[Text extracted from each page]
=-=-=

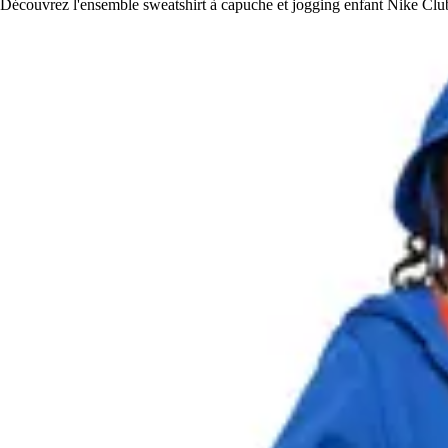
Découvrez l'ensemble sweatshirt à capuche et jogging enfant Nike Club, a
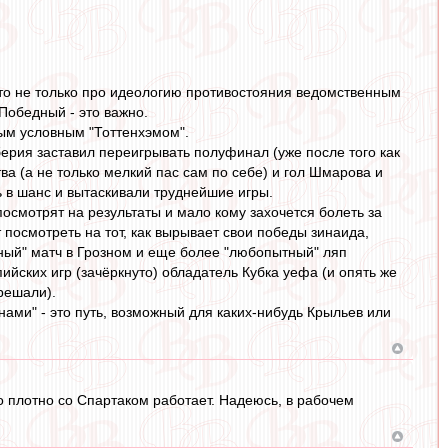
 это не только про идеологию противостояния ведомственным
 Победный - это важно.
ым условным "Тоттенхэмом".
к берия заставил переигрывать полуфинал (уже после того как
ва (а не только мелкий пас сам по себе) и гол Шмарова и
ь в шанс и вытаскивали труднейшие игры.
и посмотрят на результаты и мало кому захочется болеть за
 посмотреть на тот, как вырывает свои победы зинаида,
ный" матч в Грозном и еще более "любопытный" ляп
йских игр (зачёркнуто) обладатель Кубка уефа (и опять же
решали).
нами" - это путь, возможный для каких-нибудь Крыльев или
о плотно со Спартаком работает. Надеюсь, в рабочем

=-=-=

### Directions for this task
Output every line of text from the records above as a JSON list of strings, one string per line, skipping blank lines. Leave the picture markers out of the list.

### Completed task
[
  "Découvrez l'ensemble sweatshirt à capuche et jogging enfant Nike Club, a",
  " это не только про идеологию противостояния ведомственным",
  " Победный - это важно.",
  "ым условным \"Тоттенхэмом\".",
  "к берия заставил переигрывать полуфинал (уже после того как",
  "ва (а не только мелкий пас сам по себе) и гол Шмарова и",
  "ь в шанс и вытаскивали труднейшие игры.",
  "и посмотрят на результаты и мало кому захочется болеть за",
  " посмотреть на тот, как вырывает свои победы зинаида,",
  "ный\" матч в Грозном и еще более \"любопытный\" ляп",
  "йских игр (зачёркнуто) обладатель Кубка уефа (и опять же",
  "решали).",
  "нами\" - это путь, возможный для каких-нибудь Крыльев или",
  "о плотно со Спартаком работает. Надеюсь, в рабочем"
]